The humanitarian situation in Gaza

“The PA must be revitalized driven by the will of the Palestinian people,” she said, adding that this revitalized PA must be able to govern Gaza as well as the PA.

Moving forward, she said, “we can not conflate Hamas with the Palestinian people.”

Harris clarified that “Hamas is a brutal terror organization that has vowed to repeat October 7 until Israeli is annihilated. No nation could possibly live with such danger.”

But how Israel conducts its military operations against Hamas, “it matters how” and international law must be respected.

“To many innocent Palestinians have been killed.
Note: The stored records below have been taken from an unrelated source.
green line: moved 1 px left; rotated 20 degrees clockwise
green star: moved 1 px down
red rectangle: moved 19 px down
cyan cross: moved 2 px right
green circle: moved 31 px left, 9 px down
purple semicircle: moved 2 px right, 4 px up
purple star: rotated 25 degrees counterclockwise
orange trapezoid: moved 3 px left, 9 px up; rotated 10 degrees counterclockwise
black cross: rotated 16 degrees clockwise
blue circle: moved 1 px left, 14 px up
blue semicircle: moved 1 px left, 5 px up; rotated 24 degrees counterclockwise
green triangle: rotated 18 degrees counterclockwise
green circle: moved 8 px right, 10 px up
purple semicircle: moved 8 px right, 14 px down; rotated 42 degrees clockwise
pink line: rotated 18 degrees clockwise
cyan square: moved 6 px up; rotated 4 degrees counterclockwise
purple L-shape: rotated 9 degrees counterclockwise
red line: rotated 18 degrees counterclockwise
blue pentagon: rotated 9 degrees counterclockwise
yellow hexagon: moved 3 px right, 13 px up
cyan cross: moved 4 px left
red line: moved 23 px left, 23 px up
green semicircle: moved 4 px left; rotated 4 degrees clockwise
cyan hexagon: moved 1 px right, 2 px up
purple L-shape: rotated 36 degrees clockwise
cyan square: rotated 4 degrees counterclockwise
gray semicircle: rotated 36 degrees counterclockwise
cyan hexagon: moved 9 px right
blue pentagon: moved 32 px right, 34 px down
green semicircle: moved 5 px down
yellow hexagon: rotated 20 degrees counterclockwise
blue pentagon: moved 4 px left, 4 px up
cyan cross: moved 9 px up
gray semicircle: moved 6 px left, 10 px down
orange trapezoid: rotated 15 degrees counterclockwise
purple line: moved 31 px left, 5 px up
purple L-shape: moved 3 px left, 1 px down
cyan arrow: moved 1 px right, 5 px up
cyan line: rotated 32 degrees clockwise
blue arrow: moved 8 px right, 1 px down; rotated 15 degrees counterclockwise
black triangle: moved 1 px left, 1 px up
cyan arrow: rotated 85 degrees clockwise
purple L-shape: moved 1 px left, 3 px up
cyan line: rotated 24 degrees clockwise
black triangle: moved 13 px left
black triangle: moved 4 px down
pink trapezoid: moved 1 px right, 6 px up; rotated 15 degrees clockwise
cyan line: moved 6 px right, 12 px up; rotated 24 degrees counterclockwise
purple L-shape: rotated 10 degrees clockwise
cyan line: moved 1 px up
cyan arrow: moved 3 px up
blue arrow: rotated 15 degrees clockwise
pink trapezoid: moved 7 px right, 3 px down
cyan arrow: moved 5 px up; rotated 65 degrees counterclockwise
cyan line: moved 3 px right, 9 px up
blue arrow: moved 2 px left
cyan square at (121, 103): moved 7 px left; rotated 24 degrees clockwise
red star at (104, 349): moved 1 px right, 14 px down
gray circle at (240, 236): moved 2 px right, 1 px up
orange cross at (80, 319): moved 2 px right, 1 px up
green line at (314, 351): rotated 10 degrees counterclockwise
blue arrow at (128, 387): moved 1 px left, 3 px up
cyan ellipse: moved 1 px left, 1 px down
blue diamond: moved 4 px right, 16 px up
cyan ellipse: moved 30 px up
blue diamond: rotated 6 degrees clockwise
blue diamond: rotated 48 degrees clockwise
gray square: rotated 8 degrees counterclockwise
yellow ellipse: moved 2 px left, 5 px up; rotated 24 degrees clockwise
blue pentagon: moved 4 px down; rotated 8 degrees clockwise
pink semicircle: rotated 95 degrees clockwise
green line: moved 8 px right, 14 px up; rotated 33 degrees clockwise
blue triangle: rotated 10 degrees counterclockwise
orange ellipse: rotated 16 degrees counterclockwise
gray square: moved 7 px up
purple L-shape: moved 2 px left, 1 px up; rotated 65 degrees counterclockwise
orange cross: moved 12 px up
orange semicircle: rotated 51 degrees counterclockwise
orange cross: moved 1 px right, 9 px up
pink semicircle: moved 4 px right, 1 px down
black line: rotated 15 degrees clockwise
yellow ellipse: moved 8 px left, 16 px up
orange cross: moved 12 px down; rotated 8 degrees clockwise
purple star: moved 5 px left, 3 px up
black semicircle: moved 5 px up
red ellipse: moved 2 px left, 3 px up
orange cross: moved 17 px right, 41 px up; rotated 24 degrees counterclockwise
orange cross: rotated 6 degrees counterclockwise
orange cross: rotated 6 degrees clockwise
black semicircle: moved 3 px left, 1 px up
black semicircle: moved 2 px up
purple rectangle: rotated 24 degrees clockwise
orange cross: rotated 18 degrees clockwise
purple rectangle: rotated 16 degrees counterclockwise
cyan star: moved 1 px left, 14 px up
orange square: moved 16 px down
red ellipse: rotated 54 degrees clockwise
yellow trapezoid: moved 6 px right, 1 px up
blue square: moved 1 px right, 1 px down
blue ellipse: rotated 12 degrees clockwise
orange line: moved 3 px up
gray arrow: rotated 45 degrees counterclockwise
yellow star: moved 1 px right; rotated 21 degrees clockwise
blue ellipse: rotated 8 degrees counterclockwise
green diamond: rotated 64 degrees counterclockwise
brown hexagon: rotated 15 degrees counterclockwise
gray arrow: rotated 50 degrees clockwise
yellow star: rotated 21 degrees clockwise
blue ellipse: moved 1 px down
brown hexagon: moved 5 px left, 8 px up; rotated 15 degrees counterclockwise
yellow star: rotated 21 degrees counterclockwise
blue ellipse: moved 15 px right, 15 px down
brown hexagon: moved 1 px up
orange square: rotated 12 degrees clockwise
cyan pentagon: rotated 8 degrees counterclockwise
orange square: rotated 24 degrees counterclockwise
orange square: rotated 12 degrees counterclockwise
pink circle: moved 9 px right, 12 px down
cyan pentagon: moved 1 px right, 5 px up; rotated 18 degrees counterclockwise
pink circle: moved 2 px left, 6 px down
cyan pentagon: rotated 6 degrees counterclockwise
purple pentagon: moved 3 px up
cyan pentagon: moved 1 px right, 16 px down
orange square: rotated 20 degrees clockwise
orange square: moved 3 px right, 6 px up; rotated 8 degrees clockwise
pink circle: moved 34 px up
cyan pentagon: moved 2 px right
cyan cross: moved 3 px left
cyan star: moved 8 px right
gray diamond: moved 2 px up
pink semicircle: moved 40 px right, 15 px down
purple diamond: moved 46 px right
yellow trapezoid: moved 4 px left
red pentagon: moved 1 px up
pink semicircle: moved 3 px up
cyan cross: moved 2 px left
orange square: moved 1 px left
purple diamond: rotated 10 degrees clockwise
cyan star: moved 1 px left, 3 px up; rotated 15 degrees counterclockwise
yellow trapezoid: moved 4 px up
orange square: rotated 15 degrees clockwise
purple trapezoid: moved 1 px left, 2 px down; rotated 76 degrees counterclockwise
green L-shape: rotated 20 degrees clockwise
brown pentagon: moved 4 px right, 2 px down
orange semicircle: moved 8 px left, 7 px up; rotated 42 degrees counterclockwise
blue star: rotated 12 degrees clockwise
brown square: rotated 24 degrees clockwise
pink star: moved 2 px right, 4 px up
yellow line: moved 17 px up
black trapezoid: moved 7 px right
The scale of humanitarian suffering and the images coming from Gaza have been devastating,” she said.

“Israel must do more to protect innocent civilians,” she said.

On Saturday night in Ramallah PA President Mahmoud Abbs said that Gaza was “an integral part of the Palestinian state and that “any political solution” must include that enclave as well as the West Bank and east Jerusalem.

According to his statement posed on the Palestinian news agency, WAFA, the only solution to the bloodshed, he told PA leaders, is recognition of a Palestinian state on that territory, including UN membership.

Abbas called for an international conference to discuss and set a timetable for an Israeli withdrawal to the pre-1967 lines.

“We continue with our people to remain steadfast in the battle for survival, freedom, and independence. We will not kneel. We will not surrender to the fait accomplice. We will not allow the Nakba of Palestine in 1948 to be repeated, whatever the circumstances, and no matter how costly the sacrifice.”